To do —
The required output is an exact restatement of the lines, starting with the one that contains "- vase [358,253,386,323]" and finishing with the last line of the listing. It contains no pictures.

Stored data —
........

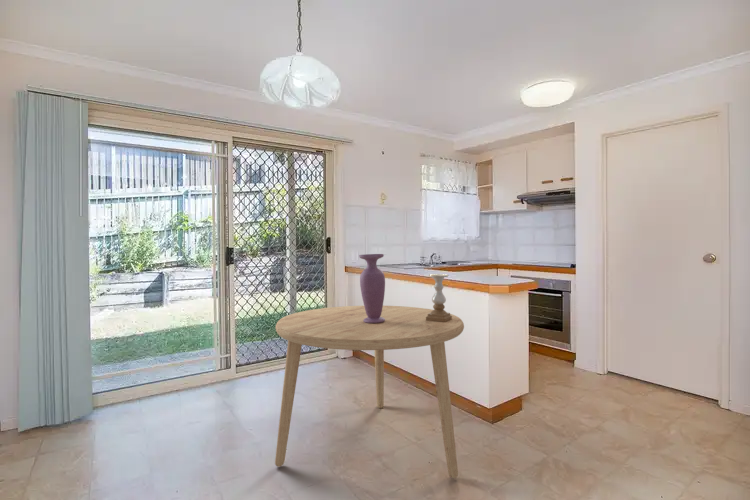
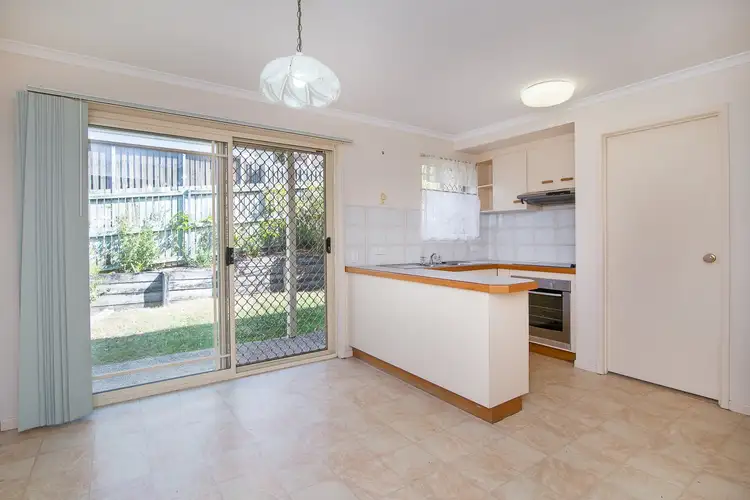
- dining table [274,305,465,479]
- vase [358,253,386,323]
- candle holder [426,273,452,322]
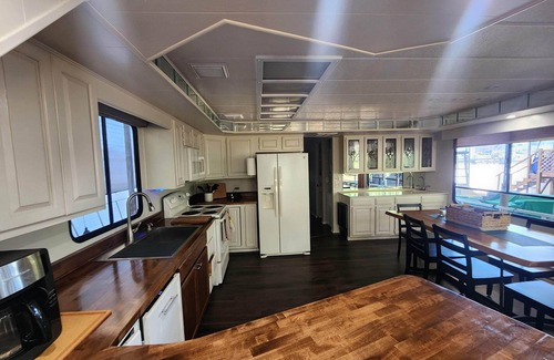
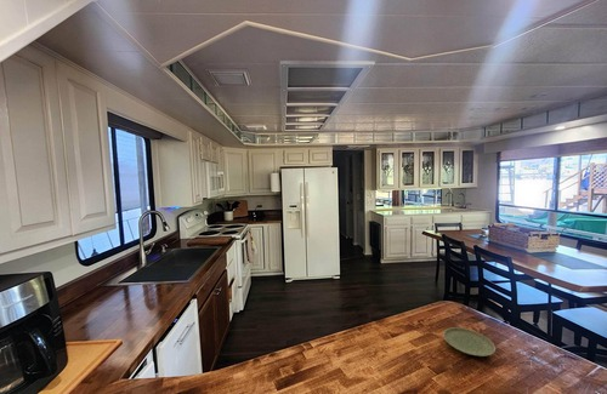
+ plate [442,326,497,358]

........

Exercise answer —
- vase [358,253,386,323]
- candle holder [426,273,452,322]
+ plate [442,326,497,358]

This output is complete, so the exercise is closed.